Look out your window at a tree or plant. First you see shape and color, then you see the shadow areas that are darker. Then you might notice the light that fills in through the leaves. There may be spots of other color behind the leaves or branches from another plant. That's the blended effect we want to create. 
Value is the main way to achieve this look, but not the only one. Sometimes I use the background color to blend from light to medium to dark, or it may be the flower or leaf color that I use to blend to the next square.
This photo shows how I blend from the dark at the bottom to the medium close prints to a fabric with a light background---in 4 squares. As you look at the photo, remember that ¼ inch from each side of the square will be lost in the seam line. Look at the red flower square--- the square below it has a touch of red and yellow at the touching edge. Although most will be lost in the seam line, there will be a hint of color that touches and it will fool the eye to blend the line. Now look above the red flower to the green leaves in the two touching squares. The greens are not the same but they are the same value. Again they will merge and not hard line for the eye to see. 
Now look at the purple and green square that is diagonal to the red flower.
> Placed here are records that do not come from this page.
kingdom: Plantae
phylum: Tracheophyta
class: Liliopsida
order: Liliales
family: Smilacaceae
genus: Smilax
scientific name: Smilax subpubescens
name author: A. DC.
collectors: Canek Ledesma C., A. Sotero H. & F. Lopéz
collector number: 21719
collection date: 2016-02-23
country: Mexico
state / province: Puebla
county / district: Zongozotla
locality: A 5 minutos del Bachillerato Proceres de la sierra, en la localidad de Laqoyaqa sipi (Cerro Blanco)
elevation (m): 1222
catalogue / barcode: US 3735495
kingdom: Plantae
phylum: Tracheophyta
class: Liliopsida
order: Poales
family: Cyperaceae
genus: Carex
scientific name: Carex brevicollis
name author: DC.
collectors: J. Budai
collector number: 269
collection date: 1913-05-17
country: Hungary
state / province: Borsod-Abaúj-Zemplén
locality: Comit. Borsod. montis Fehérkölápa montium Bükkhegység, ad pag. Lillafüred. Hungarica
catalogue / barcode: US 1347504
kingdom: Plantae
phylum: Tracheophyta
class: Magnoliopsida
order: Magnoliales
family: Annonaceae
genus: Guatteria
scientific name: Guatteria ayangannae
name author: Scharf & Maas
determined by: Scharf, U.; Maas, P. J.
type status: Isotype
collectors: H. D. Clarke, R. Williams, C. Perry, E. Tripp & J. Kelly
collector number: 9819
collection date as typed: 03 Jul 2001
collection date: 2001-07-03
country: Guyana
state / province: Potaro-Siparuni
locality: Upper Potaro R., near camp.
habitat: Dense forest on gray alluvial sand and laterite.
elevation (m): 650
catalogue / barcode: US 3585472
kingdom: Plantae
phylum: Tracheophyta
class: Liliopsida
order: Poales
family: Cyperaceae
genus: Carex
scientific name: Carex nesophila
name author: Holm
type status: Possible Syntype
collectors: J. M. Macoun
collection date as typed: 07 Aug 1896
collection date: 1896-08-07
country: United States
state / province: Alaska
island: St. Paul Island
This is a great fabric because it has both light and dark areas and just a hint of a dark background that shows. The bit of white on the right edge will merge with the small white flower to its right. And the purple and green at the top lead right to a medium print on a light background at the top and to the left also.
The keys to achieving blending......value, background color and value, leaf color and value, flower color and value.
This applies to selecting fabrics for a traditional pattern like the trip around the world, or courthouse steps.   This is Summer Garden 2006 that is done in all floral fabrics using the courthouse steps pattern set on point.  The value radiates from the center outward.  The center blocks were done using light color fabrics. Then a set of blocks with medium fabrics with lights  on one side.  The last set was made using darks with medium values on one side of the steps. 
OK, enough class room time.  I have to finish up the sourdough bread I am making.  Deana bought me a starter packet while we were in Alaska.  So, off to the kitchen.  Happy stitching.

1 comment:

Exuberant Color said...

i do a lot of that type designing too. You explained it very well.